------ GIVEN TEXT

In 2001, I published a book on the White advocate William Pierce (1933–2002) called The Fame of a Dead Man’s Deeds. Given the obsessive concern currently for what is deemed the unimpeachable evil of White racism and the modern-day inquisition against White racists tainted with this sin, I think it would be useful to re-visit what Pierce had to say about this topic in the Fame book two decades ago and see what it brings up for you.

* * *

Pierce believes that over the past forty or fifty years [this is 2001, remember] white people have been conditioned to feel guilty about their natural inclinations around race. The media in particular, but also the schools, politicians, and mainstream churches, have waged an all-out campaign to get them to deny their natural—and healthy—impulses.

What are these natural racial impulses or inclinations? In order to get at that, Pierce offers that we must examine the way whites thought and behaved before the conditioning program began.

In times past, most whites accepted the fact that people of a particular race preferred to live and work and play with others like themselves. White people were curious about other races. They would study the lore of the Indians, for example. Indeed, whites found much to admire in other races and cultures—Chinese art for example. Still, they retained a sense of separateness and exclusiveness and pride in their own European heritage, in their own racial characteristics. They didn’t feel it necessary to apologize for teaching the history of their own race to their children, that is to say, European history. They didn’t feel the need to balance things out by giving equal treatment to other races and cultures. They left Japanese and Tibetan history to the scholars in those fields. They certainly didn’t feel a conciliatory obligation to invent a false black history to elevate the self-esteem of blacks or to persuade young whites that blacks were their cultural equals.

------------

[WORK ITEM]
Answer these questions using the passage on William Pierce.
(a) In what year was the book on Pierce published?
(b) What is the book's title?
(c) Besides the media, which groups does the passage name as taking part in the campaign?

------ EXTRACTED ENTRIES

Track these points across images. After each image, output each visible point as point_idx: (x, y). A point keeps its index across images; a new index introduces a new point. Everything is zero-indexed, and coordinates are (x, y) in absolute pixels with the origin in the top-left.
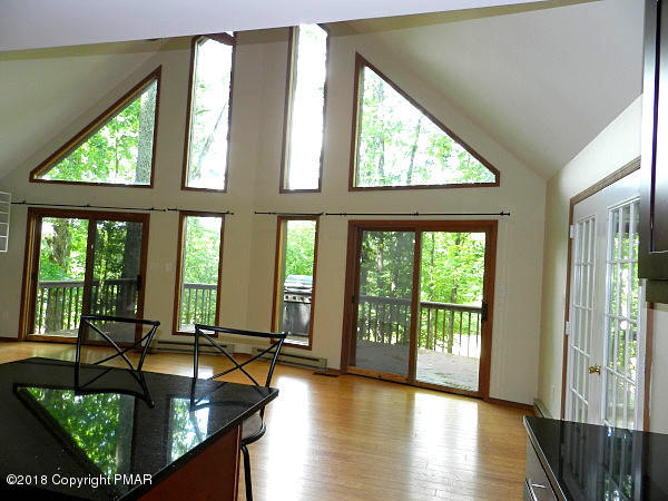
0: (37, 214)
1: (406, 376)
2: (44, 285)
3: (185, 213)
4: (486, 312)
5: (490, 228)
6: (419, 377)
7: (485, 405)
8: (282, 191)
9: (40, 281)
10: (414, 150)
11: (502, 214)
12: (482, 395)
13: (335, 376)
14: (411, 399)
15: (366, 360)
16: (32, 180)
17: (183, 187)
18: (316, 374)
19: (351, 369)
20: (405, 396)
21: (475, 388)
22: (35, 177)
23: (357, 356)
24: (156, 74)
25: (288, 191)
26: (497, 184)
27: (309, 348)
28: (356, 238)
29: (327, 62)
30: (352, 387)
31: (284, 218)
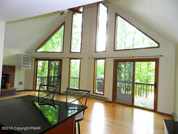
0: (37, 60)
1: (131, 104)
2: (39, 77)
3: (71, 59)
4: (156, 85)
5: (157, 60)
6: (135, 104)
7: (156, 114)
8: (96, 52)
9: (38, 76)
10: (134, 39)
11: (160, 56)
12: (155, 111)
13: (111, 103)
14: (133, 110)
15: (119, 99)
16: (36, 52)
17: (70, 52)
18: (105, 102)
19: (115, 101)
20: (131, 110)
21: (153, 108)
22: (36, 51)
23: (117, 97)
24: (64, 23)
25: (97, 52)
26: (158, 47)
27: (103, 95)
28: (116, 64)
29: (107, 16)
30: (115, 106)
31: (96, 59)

------------

[SOLUTION TO THE PROBLEM]
(a) 2001
(b) The Fame of a Dead Man's Deeds
(c) The schools, politicians, and mainstream churches